**DIRECTIONS FOR THIS TASK**
Please copy the data from its first line through the line containing "rincipale de Twitter", substituting "témoins" for every "cookies" and keeping everything else the same.
Segment Open
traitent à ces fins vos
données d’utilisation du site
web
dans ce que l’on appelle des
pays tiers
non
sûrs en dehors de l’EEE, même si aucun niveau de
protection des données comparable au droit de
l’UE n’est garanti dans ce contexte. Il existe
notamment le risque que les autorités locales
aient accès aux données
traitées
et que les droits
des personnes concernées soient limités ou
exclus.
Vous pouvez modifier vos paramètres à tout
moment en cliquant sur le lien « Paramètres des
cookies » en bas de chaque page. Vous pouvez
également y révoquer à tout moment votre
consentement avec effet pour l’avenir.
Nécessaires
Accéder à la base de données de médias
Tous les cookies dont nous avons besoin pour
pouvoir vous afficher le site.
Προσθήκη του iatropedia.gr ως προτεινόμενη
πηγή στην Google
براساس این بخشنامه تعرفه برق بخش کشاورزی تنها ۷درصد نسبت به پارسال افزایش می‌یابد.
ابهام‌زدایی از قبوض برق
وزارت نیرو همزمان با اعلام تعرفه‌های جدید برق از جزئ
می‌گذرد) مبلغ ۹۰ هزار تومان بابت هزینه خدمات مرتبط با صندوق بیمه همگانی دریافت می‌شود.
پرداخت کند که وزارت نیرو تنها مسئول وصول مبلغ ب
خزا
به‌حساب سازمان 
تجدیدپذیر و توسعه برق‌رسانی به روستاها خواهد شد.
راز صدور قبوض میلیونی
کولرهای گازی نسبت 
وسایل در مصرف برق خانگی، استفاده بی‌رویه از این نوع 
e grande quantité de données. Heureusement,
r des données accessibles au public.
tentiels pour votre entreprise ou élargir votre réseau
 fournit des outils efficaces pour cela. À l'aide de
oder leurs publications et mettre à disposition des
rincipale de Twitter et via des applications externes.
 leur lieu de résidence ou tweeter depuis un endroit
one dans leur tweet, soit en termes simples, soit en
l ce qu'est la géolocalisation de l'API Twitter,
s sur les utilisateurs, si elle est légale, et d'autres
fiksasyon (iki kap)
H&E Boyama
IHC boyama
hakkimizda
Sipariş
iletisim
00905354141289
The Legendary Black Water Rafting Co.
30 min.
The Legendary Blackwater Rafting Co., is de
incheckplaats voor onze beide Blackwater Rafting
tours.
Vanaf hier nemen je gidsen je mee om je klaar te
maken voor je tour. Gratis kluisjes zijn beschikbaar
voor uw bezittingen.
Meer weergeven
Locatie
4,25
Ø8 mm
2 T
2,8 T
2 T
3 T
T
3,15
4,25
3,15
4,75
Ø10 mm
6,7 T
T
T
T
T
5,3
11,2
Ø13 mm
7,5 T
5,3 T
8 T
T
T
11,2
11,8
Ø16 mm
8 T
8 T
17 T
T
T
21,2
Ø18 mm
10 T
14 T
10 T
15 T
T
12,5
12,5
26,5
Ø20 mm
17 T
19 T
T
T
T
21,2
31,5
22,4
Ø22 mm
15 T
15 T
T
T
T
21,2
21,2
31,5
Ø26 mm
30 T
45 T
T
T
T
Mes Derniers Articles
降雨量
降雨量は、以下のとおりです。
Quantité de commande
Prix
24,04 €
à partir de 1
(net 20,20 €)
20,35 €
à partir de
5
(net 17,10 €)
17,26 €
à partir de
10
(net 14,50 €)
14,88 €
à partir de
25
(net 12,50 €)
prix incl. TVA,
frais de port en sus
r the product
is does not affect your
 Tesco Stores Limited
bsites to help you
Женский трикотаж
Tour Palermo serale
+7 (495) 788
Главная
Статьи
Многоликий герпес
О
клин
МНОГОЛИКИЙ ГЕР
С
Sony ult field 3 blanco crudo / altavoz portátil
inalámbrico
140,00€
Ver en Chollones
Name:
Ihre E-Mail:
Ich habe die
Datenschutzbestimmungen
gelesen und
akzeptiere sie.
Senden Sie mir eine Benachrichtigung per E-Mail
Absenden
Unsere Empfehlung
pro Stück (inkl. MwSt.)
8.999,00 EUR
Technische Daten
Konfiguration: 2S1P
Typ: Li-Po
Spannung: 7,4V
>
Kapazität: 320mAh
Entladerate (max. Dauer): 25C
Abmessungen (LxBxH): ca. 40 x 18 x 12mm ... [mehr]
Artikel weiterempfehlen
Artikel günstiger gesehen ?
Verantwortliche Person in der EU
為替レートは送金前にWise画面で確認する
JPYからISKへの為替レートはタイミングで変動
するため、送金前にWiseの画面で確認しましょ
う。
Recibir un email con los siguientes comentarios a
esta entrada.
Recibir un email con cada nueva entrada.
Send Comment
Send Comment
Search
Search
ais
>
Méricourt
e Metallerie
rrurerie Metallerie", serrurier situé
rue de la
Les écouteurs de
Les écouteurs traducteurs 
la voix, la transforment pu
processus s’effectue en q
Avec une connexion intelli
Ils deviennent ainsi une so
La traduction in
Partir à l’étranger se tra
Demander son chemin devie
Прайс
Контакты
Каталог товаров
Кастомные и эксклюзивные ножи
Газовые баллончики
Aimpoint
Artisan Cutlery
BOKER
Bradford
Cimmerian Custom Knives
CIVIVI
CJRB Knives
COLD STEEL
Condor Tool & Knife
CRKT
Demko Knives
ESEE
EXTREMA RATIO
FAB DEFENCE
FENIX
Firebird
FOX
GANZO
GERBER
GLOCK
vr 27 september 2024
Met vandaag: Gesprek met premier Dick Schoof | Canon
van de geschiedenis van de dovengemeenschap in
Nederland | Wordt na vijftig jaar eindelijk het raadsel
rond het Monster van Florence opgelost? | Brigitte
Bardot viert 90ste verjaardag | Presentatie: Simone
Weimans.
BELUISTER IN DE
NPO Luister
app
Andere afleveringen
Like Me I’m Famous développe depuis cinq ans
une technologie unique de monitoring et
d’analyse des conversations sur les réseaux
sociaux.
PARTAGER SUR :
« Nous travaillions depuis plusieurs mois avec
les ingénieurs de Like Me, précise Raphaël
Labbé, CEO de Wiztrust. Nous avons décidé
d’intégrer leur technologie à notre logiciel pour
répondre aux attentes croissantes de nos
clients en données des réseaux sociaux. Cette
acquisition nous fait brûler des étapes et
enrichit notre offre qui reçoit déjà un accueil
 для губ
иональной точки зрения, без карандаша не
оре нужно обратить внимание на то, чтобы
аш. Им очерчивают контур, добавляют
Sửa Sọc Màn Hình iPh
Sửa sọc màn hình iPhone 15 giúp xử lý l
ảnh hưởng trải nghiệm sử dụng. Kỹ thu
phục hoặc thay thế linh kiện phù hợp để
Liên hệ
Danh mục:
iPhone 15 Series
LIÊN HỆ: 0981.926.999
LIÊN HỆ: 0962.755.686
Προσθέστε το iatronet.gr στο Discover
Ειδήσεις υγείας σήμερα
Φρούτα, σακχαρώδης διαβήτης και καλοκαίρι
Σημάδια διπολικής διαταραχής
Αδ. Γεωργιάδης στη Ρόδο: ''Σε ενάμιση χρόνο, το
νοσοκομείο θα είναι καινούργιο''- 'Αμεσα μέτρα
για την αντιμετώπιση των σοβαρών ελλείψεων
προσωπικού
Segment Closed
**ANSWER TO THE EXERCISE**
traitent à ces fins vos
données d’utilisation du site
web
dans ce que l’on appelle des
pays tiers
non
sûrs en dehors de l’EEE, même si aucun niveau de
protection des données comparable au droit de
l’UE n’est garanti dans ce contexte. Il existe
notamment le risque que les autorités locales
aient accès aux données
traitées
et que les droits
des personnes concernées soient limités ou
exclus.
Vous pouvez modifier vos paramètres à tout
moment en cliquant sur le lien « Paramètres des
témoins » en bas de chaque page. Vous pouvez
également y révoquer à tout moment votre
consentement avec effet pour l’avenir.
Nécessaires
Accéder à la base de données de médias
Tous les témoins dont nous avons besoin pour
pouvoir vous afficher le site.
Προσθήκη του iatropedia.gr ως προτεινόμενη
πηγή στην Google
براساس این بخشنامه تعرفه برق بخش کشاورزی تنها ۷درصد نسبت به پارسال افزایش می‌یابد.
ابهام‌زدایی از قبوض برق
وزارت نیرو همزمان با اعلام تعرفه‌های جدید برق از جزئ
می‌گذرد) مبلغ ۹۰ هزار تومان بابت هزینه خدمات مرتبط با صندوق بیمه همگانی دریافت می‌شود.
پرداخت کند که وزارت نیرو تنها مسئول وصول مبلغ ب
خزا
به‌حساب سازمان 
تجدیدپذیر و توسعه برق‌رسانی به روستاها خواهد شد.
راز صدور قبوض میلیونی
کولرهای گازی نسبت 
وسایل در مصرف برق خانگی، استفاده بی‌رویه از این نوع 
e grande quantité de données. Heureusement,
r des données accessibles au public.
tentiels pour votre entreprise ou élargir votre réseau
 fournit des outils efficaces pour cela. À l'aide de
oder leurs publications et mettre à disposition des
rincipale de Twitter et via des applications externes.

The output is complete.